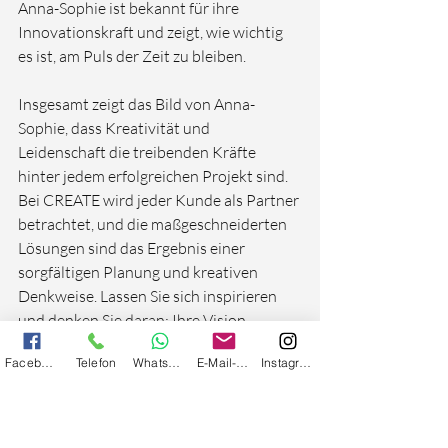
Anna-Sophie ist bekannt für ihre 
Innovationskraft und zeigt, wie wichtig 
es ist, am Puls der Zeit zu bleiben.

Insgesamt zeigt das Bild von Anna-
Sophie, dass Kreativität und 
Leidenschaft die treibenden Kräfte 
hinter jedem erfolgreichen Projekt sind. 
Bei CREATE wird jeder Kunde als Partner 
betrachtet, und die maßgeschneiderten 
Lösungen sind das Ergebnis einer 
sorgfältigen Planung und kreativen 
Denkweise. Lassen Sie sich inspirieren 
und denken Sie daran: Ihre Vision 
verdient es, in die Realität umgesetzt zu 
Facebook
Telefon
Whatsapp
E-Mail-Adresse
Instagram
werden!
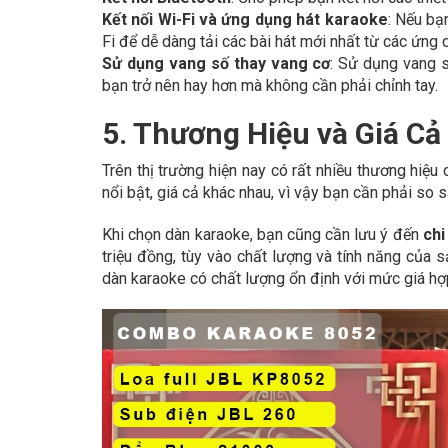
Kết nối Wi-Fi và ứng dụng hát karaoke
: Nếu bạ
Fi để dễ dàng tải các bài hát mới nhất từ các ứng 
Sử dụng vang số thay vang cơ
: Sử dụng vang s
bạn trở nên hay hơn mà không cần phải chỉnh tay.
5. Thương Hiệu và Giá Cả
Trên thị trường hiện nay có rất nhiều thương hiệ
nổi bật, giá cả khác nhau, vì vậy bạn cần phải so s
Khi chọn dàn karaoke, bạn cũng cần lưu ý đến
chi
triệu đồng, tùy vào chất lượng và tính năng của
dàn karaoke có chất lượng ổn định với mức giá hợp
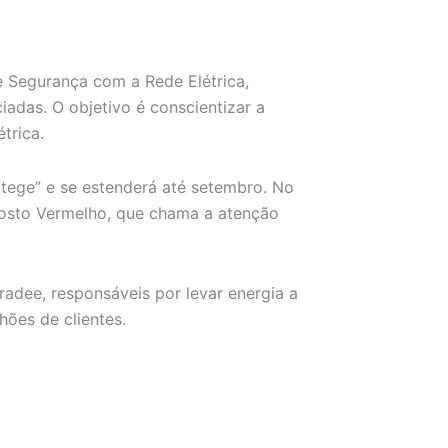
 Segurança com a Rede Elétrica,
adas. O objetivo é conscientizar a
trica.
tege” e se estenderá até setembro. No
osto Vermelho, que chama a atenção
bradee, responsáveis por levar energia a
hões de clientes.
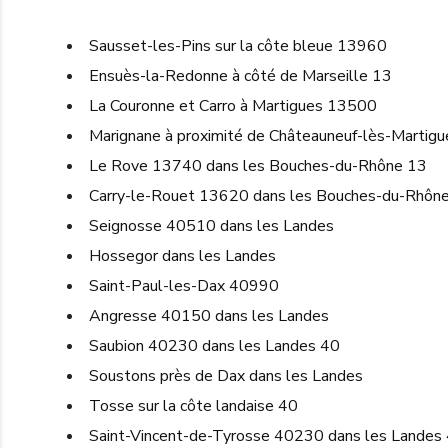
Sausset-les-Pins sur la côte bleue 13960
Ensuès-la-Redonne à côté de Marseille 13
La Couronne et Carro à Martigues 13500
Marignane à proximité de Châteauneuf-lès-Martigu
Le Rove 13740 dans les Bouches-du-Rhône 13
Carry-le-Rouet 13620 dans les Bouches-du-Rhôn
Seignosse 40510 dans les Landes
Hossegor dans les Landes
Saint-Paul-les-Dax 40990
Angresse 40150 dans les Landes
Saubion 40230 dans les Landes 40
Soustons près de Dax dans les Landes
Tosse sur la côte landaise 40
Saint-Vincent-de-Tyrosse 40230 dans les Landes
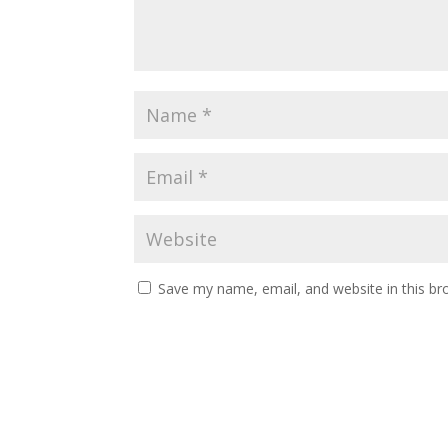
Save my name, email, and website in this br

§

# What is expected
When a line of the records has the word "vang", pick it out and copy it.

# Solution to the exercise
Sử dụng vang số thay vang cơ
: Sử dụng vang s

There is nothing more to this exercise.